The third big-budget adaptation of a Narnia novel features excellent special effects, and very little else that rises above the mediocre.

Title:

Cast, Crew, and Other Info:

Directed by Michael Apted
Written by Christopher Markus, Stephen McFeely and Michael Patroni, from the novel by C.S. Lewis.

Cast

Georgie Henley as Lucy Pevensie
Skandar Keynes as Edmund Pevensie
Will Poulter as Eustache Scrubb
Ben Barnes as Caspian
Simon Pegg as Reepicheep (voice)
Liam Neeson as Aslan (voice)
Tilda Swinton as White Witch

Full Cast and Crew information is here.

Premise:

The youngest Pevensie children and their loathsome, self-centered cousin, Eustache, find themselves drawn to Narnia where they join Prince Caspian’s quest to locate seven missing lords with seven missing swords that must be placed, for no adequately developed reason, at Aslan’s table.

High Points:

The film boasts spectacular visual effects, strong CGI, and impressive three-dimensional work. The F/X work may not be perfect, but it’s as good as anything out there, and the results suit the source material.

The sea serpent succeeds at being scary, in a kid-movie sort of way.

Low Points:

I know, and every five-year-old in the audience knows, that Eustache exists so he can develop into a better person. The problem is, he’s barely a human being to begin with. Prior to his transformation, the character more resembles a CGI creation than the film’s many CGI creations, a one-note whiner who exists to cause trouble. Given these characteristics, why do they take him along when the go ashore? Then again, why do they do anything in this film?

I can make some allowances because I’m watching a children’s movie, but we should still see characters with comprehensible motivations. Experienced soldiers and adventurers decide to camp on an island which they believe might be a trap, without posting guards? When they have a ship anchored nearby that can be better-protected? Conflicts, meanwhile, come and go, because the characters behave as the story requires them. None of it seems rooted in anything save fulfilling the demands of the plot.

The Scores:

Originality: 2/6 Of the three films, Dawn Treaders sails furthest from its source material. The resulting episodic mess recalls the videogames that have long since raided the same mythic sources as Lewis.

Effects: 6/6 See “High Points.”

Story: 3/6 The story plods from one arbitrary and artificial crisis to the next, with little storytelling grace. The script forces conflicts and resolutions in a manner that makes this the least enjoyable of the recent Narnia films.
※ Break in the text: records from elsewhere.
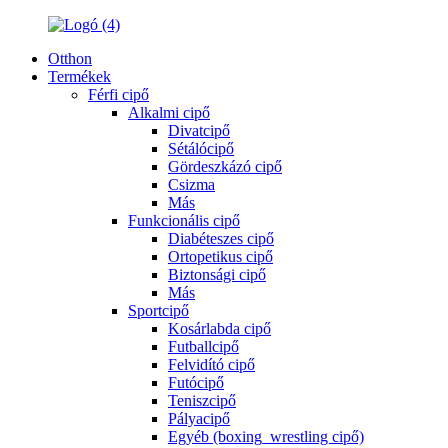
Otthon
Termékek
Férfi cipő
Alkalmi cipő
Divatcipő
Sétálócipő
Gördeszkázó cipő
Csizma
Más
Funkcionális cipő
Diabéteszes cipő
Ortopetikus cipő
Biztonsági cipő
Más
Sportcipő
Kosárlabda cipő
Futballcipő
Felvidító cipő
Futócipő
Teniszcipő
Pályacipő
Egyéb (boxing_wrestling cipő)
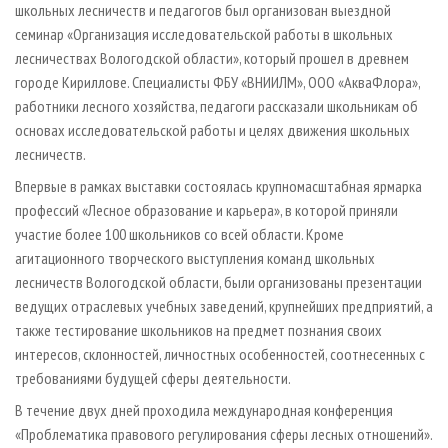
школьных лесничеств и педагогов был организован выездной
семинар «Организация исследовательской работы в школьных
лесничествах Вологодской области», который прошел в древнем
городе Кириллове. Специалисты ФБУ «ВНИИЛМ», ООО «АкваФлора»,
работники лесного хозяйства, педагоги рассказали школьникам об
основах исследовательской работы и целях движения школьных
лесничеств.
Впервые в рамках выставки состоялась крупномасштабная ярмарка
профессий «Лесное образование и карьера», в которой приняли
участие более 100 школьников со всей области. Кроме
агитационного творческого выступления команд школьных
лесничеств Вологодской области, были организованы презентации
ведущих отраслевых учебных заведений, крупнейших предприятий, а
также тестирование школьников на предмет познания своих
интересов, склонностей, личностных особенностей, соотнесенных с
требованиями будущей сферы деятельности.
В течение двух дней проходила международная конференция
«Проблематика правового регулирования сферы лесных отношений».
Acting: 5/6 The actors do the best they can with barely-developed characters.

Production: 6/6

Emotional Response: 3/6 Looks pretty; induces sleep.

Overall: 4/6

In total, The Chronicles of Narnia: Voyage of the Dawn Treader receives 29/42.

2 replies on “The Chronicles of Narnia: The Voyage of the Dawn Treader”

    • Perhaps not– though it does maybe a little more with character, and lends some (well, some) subtlety to Reepicheep’s final scene.

      You can also get away with an episodic plot in a book, in a way that you cannot in a film.